(Beginning of EXTRACT TO READ)
A book of disquiet about a young girl who doesn’t speak

Somebody Loves You
Somebody Loves You
Author: Mona Arshi
ISBN-13: 9781913505165
Publisher: And Other Stories
Guideline Price: £11.99

"The day my sister tried to drag the baby fox into our house was the same day my mother had her first mental breakdown." The poet Mona Arshi has put her skills to good use in a debut novel full of arresting imagery and startling lines. Somebody Loves You is narrated in short, titled sections, a coming-of-age tale in snapshot form. Sometimes just a paragraph long, these beautifully detailed passages speak to a young girl's difficulties in communicating her desires and fears to the outside world.

The epigraph – “I have to make of my soul an ornamental thing” – is taken from the Portuguese writer Fernando Pessoa’s The Book of Disquiet, an apposite choice by Arshi as her novel features a protagonist who doesn’t speak. The source of Ruby’s trauma is never quite unpacked, but we know that she’s been ill since childhood, in and out of hospital, a mystery to specialists: “The first time I was ill all the talk was about virus-related elevated liver enzymes and organ stress. Now my vital organs had recovered perfectly and this time it was my legs.”
(End of EXTRACT TO READ)
DIRECTIONS:
1. Write out the part of the book review from "A book of disquiet" to "the outside world.".
2. Answer these questions on the book review:
(a) Which publisher is listed for Somebody Loves You?
(b) From what work by Fernando Pessoa is the novel's epigraph taken?
(c) What price is given as the guideline price?
3. Carry on the review of Somebody Loves You, starting after its last sentence.
You can do everything here without the rows.
(Beginning of GIVEN INFORMATION)
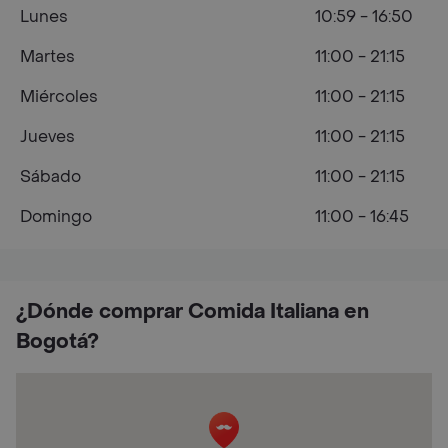
Lunes
10:59 - 16:50
Martes
11:00 - 21:15
Miércoles
11:00 - 21:15
Jueves
11:00 - 21:15
Sábado
11:00 - 21:15
Domingo
11:00 - 16:45
¿Dónde comprar Comida Italiana en
Bogotá?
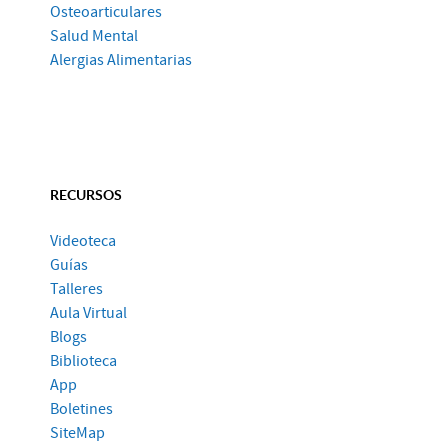
Osteoarticulares
Salud Mental
Alergias Alimentarias
RECURSOS
Videoteca
Guías
Talleres
Aula Virtual
Blogs
Biblioteca
App
Boletines
SiteMap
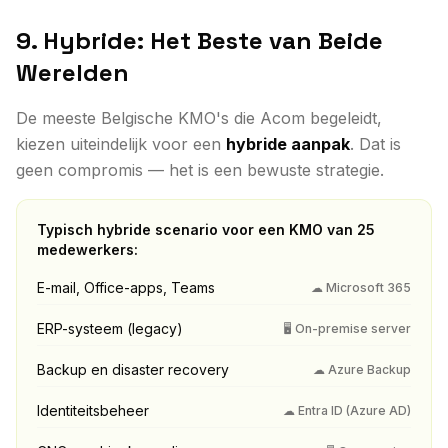
9. Hybride: Het Beste van Beide
Werelden
De meeste Belgische KMO's die Acom begeleidt,
kiezen uiteindelijk voor een
hybride aanpak
. Dat is
geen compromis — het is een bewuste strategie.
Typisch hybride scenario voor een KMO van 25
medewerkers:
E-mail, Office-apps, Teams
☁ Microsoft 365
ERP-systeem (legacy)
🖥 On-premise server
Backup en disaster recovery
☁ Azure Backup
Identiteitsbeheer
☁ Entra ID (Azure AD)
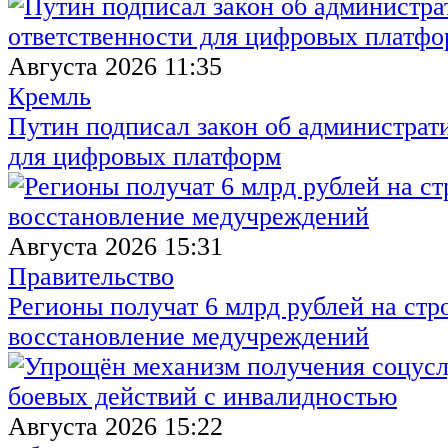
Августа 2026 11:35
Кремль
Путин подписал закон об администрат
для цифровых платформ
Августа 2026 15:31
Правительство
Регионы получат 6 млрд рублей на стр
восстановление медучреждений
Августа 2026 15:22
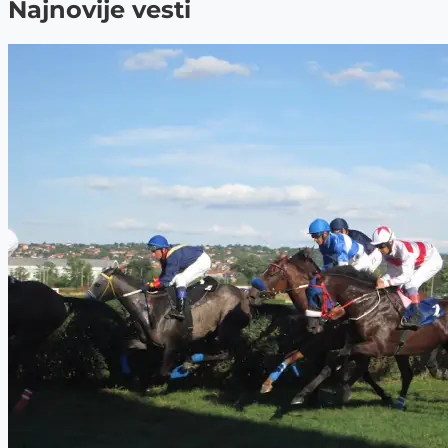
Najnovije vesti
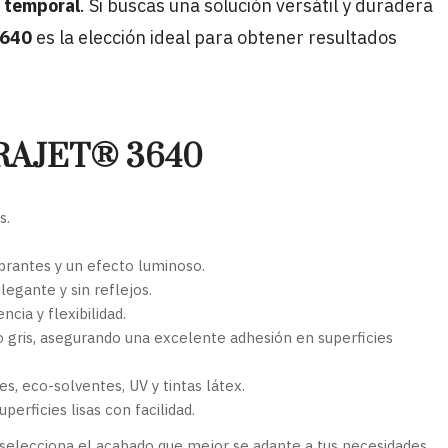
n temporal
. Si buscas una solución versátil y duradera
3640
es la elección ideal para obtener resultados
 ORAJET® 3640
s.
brantes y un efecto luminoso.
legante y sin reflejos.
cia y flexibilidad.
 gris, asegurando una excelente adhesión en superficies
s, eco-solventes, UV y tintas látex.
perficies lisas con facilidad.
selecciona el acabado que mejor se adapte a tus necesidades.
(End of GIVEN INFORMATION)
RESPONSES BY TASK:
1.
A book of disquiet about a young girl who doesn’t speak

Somebody Loves You
Somebody Loves You
Author: Mona Arshi
ISBN-13: 9781913505165
Publisher: And Other Stories
Guideline Price: £11.99

"The day my sister tried to drag the baby fox into our house was the same day my mother had her first mental breakdown." The poet Mona Arshi has put her skills to good use in a debut novel full of arresting imagery and startling lines. Somebody Loves You is narrated in short, titled sections, a coming-of-age tale in snapshot form. Sometimes just a paragraph long, these beautifully detailed passages speak to a young girl's difficulties in communicating her desires and fears to the outside world.

2.
(a) And Other Stories
(b) The Book of Disquiet
(c) £11.99

3.
Ruby is also a mystery to her parents, her schoolmates and teachers: “I was the unwalking, untalking, uncomplaining miracle.” The only one who kind of gets her is older sister Rania. There is no easy dichotomy of good sister, bad sister. Rania is considered difficult in a different way, a rebel and rule breaker whose love of gore sees her befriend boys at school who are prone to nosebleeds.

This is one of many instances of quiet humour in a story that blends the tragic and comic to fine effect. While the sections are short, the insights are considered and occasionally profound. Writers such as Jenny Offill and Maggie Nelson, or particularly Han Kang's The White Book, with its fragmented meditations on existence, come to mind. Life, and narrative, stripped back to its bare essentials.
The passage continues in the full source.